» REQUEST: Only these lines of the data below are wanted: the one with "Combien de passages sont", the one with "qui se passe", and any lines between them, each repeated exactly.

» DATASET:
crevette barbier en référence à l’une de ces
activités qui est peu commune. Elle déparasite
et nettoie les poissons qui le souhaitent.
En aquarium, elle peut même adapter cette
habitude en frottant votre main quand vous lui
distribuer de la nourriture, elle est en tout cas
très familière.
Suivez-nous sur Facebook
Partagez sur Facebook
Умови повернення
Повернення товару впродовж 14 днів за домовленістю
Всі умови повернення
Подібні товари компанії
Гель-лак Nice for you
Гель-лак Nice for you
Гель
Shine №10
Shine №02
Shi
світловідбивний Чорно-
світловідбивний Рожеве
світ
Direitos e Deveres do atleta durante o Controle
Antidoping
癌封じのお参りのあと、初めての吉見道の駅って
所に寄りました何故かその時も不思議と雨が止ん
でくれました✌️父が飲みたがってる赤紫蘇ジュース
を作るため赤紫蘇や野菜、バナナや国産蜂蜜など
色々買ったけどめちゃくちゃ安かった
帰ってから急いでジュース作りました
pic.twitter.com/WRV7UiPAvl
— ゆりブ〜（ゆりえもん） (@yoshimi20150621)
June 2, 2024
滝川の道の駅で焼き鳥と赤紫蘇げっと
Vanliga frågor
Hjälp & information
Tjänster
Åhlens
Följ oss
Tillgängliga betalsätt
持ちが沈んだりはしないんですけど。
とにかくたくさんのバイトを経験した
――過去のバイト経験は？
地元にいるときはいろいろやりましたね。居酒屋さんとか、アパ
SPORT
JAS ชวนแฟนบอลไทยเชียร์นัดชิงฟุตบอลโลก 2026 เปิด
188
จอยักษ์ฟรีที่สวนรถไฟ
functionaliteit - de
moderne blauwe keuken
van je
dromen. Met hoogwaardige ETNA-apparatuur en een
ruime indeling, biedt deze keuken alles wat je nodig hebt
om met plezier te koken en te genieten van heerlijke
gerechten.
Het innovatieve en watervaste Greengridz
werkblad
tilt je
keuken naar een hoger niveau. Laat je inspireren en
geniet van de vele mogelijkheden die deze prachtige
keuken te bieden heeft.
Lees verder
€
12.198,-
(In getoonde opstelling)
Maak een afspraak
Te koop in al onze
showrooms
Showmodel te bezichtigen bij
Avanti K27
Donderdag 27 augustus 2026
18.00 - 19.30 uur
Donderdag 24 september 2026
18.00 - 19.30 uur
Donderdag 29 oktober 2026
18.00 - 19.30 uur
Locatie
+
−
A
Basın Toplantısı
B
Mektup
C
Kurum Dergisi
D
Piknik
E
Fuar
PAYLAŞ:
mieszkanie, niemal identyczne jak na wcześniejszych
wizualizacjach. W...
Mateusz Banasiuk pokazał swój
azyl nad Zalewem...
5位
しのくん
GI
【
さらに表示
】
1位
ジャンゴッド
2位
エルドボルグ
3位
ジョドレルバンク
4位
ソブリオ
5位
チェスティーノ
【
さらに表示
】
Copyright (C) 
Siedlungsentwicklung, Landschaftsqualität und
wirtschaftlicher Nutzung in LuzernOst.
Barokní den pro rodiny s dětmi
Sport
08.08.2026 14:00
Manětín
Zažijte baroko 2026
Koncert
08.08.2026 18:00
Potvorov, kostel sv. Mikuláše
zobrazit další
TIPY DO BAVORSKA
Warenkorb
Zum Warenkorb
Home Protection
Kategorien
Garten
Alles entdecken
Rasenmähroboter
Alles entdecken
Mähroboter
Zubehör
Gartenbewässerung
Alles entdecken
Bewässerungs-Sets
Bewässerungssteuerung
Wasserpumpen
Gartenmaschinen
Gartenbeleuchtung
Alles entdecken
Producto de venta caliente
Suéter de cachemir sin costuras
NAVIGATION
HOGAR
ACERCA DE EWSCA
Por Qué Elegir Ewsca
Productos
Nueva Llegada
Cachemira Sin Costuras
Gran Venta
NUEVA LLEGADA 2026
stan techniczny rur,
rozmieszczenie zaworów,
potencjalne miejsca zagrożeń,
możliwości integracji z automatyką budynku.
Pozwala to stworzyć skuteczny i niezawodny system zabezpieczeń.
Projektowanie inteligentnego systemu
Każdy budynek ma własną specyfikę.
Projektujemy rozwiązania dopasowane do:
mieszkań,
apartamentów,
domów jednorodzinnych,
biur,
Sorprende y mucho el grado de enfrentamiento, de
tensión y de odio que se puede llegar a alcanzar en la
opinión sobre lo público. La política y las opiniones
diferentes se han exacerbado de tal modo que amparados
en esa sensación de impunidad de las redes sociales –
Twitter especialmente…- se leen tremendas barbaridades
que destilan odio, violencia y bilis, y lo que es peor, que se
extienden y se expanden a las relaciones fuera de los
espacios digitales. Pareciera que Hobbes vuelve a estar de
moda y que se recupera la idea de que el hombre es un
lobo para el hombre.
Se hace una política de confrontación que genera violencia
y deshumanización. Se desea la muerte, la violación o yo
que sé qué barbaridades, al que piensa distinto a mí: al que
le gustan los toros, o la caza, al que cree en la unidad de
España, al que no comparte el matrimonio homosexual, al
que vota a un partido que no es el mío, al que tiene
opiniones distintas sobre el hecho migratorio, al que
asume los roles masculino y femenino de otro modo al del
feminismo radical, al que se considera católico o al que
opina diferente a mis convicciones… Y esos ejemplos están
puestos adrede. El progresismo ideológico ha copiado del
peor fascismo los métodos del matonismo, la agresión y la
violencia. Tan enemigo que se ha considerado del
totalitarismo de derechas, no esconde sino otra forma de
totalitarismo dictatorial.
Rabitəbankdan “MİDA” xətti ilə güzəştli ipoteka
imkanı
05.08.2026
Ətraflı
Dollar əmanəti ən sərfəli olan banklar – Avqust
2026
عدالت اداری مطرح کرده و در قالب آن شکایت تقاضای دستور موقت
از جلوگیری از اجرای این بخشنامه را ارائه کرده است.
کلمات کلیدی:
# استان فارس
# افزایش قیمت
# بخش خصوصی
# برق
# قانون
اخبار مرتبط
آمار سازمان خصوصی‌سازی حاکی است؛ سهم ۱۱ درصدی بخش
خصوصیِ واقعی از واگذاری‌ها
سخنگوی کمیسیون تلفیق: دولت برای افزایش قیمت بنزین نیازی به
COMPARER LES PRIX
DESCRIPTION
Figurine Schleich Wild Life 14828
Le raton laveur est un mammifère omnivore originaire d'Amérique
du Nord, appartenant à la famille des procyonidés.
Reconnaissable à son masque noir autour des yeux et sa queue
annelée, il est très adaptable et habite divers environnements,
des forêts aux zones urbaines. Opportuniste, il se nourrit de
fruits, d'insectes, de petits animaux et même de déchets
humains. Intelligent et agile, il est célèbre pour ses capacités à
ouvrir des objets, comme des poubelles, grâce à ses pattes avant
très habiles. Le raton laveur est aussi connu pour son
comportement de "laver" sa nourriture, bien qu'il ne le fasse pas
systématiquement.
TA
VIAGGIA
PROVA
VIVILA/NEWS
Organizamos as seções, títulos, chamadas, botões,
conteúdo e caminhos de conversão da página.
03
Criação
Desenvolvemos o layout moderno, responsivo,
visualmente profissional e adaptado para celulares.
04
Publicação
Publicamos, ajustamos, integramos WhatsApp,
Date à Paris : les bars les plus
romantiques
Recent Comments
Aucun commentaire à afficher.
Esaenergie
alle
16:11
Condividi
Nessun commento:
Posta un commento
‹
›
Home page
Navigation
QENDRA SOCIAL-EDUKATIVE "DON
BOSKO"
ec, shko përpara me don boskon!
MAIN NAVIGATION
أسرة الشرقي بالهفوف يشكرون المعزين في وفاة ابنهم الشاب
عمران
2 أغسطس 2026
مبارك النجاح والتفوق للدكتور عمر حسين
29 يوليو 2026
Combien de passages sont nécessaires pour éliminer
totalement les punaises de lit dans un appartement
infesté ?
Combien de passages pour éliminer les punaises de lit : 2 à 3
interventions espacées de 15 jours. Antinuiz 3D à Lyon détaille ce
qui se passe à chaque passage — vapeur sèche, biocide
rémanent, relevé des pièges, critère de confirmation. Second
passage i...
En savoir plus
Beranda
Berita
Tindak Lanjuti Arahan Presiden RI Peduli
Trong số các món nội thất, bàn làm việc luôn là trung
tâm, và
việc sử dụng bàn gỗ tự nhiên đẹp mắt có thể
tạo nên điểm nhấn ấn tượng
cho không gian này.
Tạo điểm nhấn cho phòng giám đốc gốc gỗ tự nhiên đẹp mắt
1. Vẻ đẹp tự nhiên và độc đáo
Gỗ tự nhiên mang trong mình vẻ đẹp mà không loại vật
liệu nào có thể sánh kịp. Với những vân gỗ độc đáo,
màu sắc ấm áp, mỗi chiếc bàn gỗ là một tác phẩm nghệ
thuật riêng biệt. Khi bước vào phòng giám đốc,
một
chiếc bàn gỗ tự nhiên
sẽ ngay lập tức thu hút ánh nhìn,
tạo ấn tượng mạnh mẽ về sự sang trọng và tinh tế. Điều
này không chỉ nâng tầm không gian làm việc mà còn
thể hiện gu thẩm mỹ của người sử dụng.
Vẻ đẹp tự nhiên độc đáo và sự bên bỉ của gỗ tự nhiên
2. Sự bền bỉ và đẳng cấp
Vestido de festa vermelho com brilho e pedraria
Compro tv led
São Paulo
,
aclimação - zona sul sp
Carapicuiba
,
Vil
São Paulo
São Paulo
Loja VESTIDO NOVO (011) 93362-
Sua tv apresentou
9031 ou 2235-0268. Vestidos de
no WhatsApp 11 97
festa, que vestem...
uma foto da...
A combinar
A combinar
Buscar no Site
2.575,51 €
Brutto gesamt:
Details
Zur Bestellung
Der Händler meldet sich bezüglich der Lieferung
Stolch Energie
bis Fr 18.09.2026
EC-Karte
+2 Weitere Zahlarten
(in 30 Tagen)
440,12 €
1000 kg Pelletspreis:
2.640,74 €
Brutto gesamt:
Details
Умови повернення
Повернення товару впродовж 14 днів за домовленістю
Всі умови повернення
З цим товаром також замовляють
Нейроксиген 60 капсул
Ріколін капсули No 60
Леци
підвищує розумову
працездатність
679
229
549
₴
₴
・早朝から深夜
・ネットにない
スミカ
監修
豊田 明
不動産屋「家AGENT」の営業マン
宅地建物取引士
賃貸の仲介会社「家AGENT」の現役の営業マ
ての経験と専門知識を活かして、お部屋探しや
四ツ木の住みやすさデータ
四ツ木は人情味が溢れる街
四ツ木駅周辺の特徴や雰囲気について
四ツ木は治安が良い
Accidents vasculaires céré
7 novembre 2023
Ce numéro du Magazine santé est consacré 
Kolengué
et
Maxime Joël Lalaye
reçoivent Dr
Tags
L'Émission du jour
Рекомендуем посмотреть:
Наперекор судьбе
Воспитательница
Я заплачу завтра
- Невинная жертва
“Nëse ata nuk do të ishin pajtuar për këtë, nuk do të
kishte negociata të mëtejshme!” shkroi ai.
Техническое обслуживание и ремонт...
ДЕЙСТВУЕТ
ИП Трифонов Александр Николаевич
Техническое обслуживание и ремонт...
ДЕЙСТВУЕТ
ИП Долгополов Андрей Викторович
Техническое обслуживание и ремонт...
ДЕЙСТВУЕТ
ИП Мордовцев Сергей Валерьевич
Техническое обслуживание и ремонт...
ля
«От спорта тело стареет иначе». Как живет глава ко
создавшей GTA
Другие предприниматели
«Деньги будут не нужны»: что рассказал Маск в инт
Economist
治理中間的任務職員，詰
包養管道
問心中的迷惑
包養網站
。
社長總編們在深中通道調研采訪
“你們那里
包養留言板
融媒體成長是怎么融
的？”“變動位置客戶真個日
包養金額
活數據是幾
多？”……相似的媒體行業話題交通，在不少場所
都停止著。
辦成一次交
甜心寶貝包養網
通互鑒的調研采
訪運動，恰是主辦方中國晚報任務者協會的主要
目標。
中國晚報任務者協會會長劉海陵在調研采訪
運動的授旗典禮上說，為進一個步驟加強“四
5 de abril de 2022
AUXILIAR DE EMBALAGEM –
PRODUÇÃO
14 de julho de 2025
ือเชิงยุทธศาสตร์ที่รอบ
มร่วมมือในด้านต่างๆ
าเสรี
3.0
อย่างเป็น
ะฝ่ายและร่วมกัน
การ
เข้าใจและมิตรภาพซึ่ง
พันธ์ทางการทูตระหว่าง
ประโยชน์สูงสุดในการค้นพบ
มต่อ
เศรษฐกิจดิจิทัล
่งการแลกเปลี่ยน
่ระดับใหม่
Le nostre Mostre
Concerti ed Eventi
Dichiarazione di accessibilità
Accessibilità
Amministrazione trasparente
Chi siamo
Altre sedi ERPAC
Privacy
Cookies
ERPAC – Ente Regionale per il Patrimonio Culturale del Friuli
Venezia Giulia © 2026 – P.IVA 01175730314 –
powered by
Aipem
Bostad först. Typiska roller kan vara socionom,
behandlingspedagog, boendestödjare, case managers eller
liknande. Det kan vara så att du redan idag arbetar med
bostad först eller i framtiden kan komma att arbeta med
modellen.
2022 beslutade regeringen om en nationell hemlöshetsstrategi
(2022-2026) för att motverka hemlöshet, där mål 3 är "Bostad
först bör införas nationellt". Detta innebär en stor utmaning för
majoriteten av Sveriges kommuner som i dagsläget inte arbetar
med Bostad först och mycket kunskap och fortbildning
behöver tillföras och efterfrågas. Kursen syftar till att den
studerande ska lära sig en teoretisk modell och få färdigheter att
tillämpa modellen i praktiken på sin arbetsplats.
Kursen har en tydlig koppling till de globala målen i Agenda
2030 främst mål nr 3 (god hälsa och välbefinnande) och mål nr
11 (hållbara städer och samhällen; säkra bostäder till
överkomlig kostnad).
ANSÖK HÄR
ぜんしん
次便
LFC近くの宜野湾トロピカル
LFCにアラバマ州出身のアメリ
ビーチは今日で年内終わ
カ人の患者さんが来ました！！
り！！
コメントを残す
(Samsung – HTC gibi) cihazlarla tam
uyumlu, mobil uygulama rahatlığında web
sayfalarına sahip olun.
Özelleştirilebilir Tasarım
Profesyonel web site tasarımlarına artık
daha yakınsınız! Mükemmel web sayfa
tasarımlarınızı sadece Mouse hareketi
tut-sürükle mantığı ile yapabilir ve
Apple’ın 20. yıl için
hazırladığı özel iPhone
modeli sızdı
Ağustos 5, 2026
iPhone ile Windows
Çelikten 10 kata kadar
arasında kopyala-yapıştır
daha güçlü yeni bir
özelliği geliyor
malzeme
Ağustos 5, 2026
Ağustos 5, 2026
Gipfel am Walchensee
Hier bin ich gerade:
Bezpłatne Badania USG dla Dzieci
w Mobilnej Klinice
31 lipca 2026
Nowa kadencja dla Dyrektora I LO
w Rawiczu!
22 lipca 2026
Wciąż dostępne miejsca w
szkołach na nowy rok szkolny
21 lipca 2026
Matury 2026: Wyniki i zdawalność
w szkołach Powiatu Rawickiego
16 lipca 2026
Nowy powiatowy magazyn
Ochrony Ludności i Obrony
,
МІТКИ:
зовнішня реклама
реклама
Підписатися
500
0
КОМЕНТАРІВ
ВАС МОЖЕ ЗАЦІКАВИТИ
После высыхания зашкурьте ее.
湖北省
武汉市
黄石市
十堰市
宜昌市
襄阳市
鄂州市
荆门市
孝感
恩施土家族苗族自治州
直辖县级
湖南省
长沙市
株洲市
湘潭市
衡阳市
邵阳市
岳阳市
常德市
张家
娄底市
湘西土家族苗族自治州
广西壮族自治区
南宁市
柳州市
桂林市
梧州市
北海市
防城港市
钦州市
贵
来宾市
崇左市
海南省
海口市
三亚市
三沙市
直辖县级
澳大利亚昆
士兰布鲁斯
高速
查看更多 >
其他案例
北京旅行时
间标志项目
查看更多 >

» WRITTEN SOLUTION:
Combien de passages sont nécessaires pour éliminer
totalement les punaises de lit dans un appartement
infesté ?
Combien de passages pour éliminer les punaises de lit : 2 à 3
interventions espacées de 15 jours. Antinuiz 3D à Lyon détaille ce
qui se passe à chaque passage — vapeur sèche, biocide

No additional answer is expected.